**Your task:**
Your output should reproduce each entry exactly, with none of its pictures.

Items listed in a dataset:

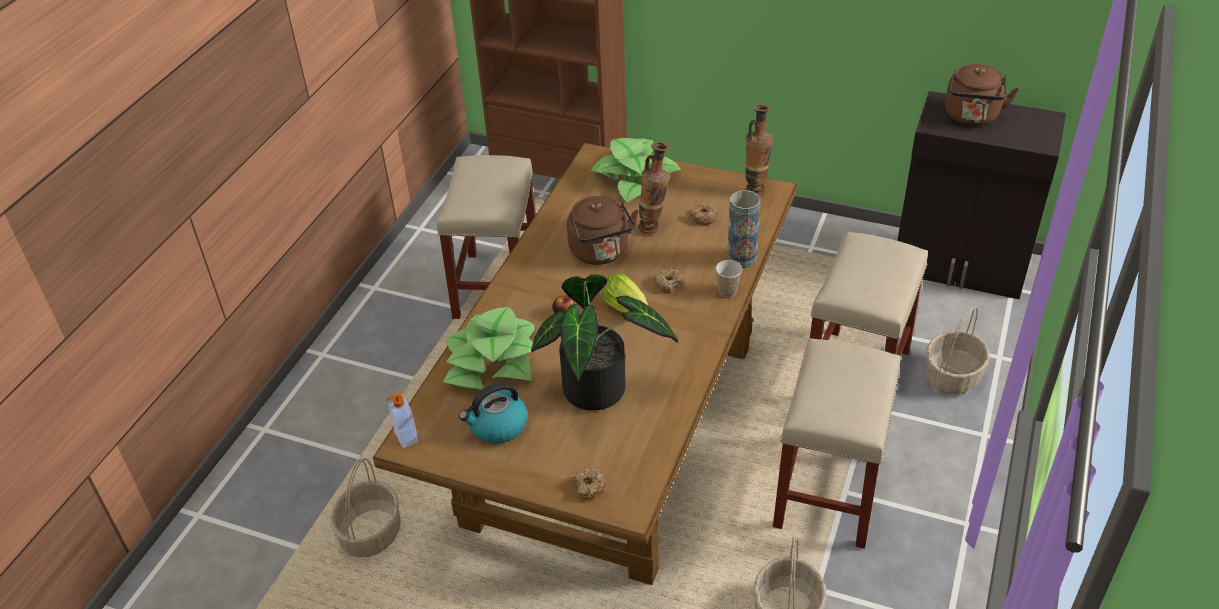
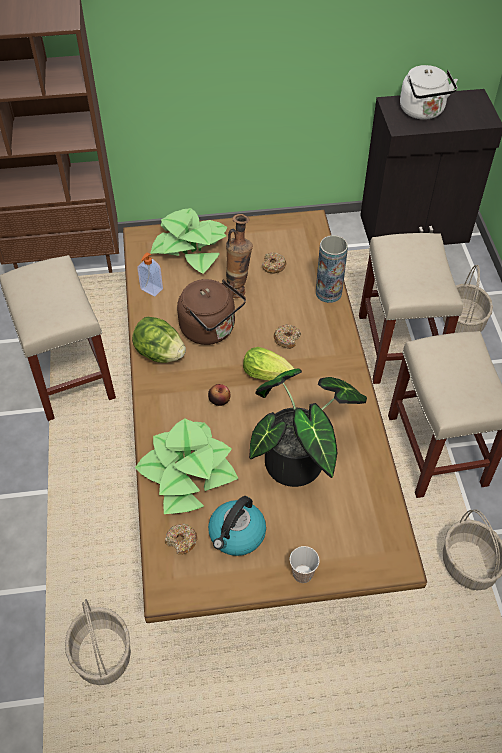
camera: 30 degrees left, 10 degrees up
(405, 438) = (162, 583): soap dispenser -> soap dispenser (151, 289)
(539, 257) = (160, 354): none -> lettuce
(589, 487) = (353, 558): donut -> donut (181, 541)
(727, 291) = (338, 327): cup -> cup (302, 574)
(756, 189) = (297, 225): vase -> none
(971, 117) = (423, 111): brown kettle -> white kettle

**Result of this exercise:**
camera: 30 degrees left, 10 degrees up
(405, 438) = (162, 583): soap dispenser -> soap dispenser (151, 289)
(539, 257) = (160, 354): none -> lettuce
(589, 487) = (353, 558): donut -> donut (181, 541)
(727, 291) = (338, 327): cup -> cup (302, 574)
(756, 189) = (297, 225): vase -> none
(971, 117) = (423, 111): brown kettle -> white kettle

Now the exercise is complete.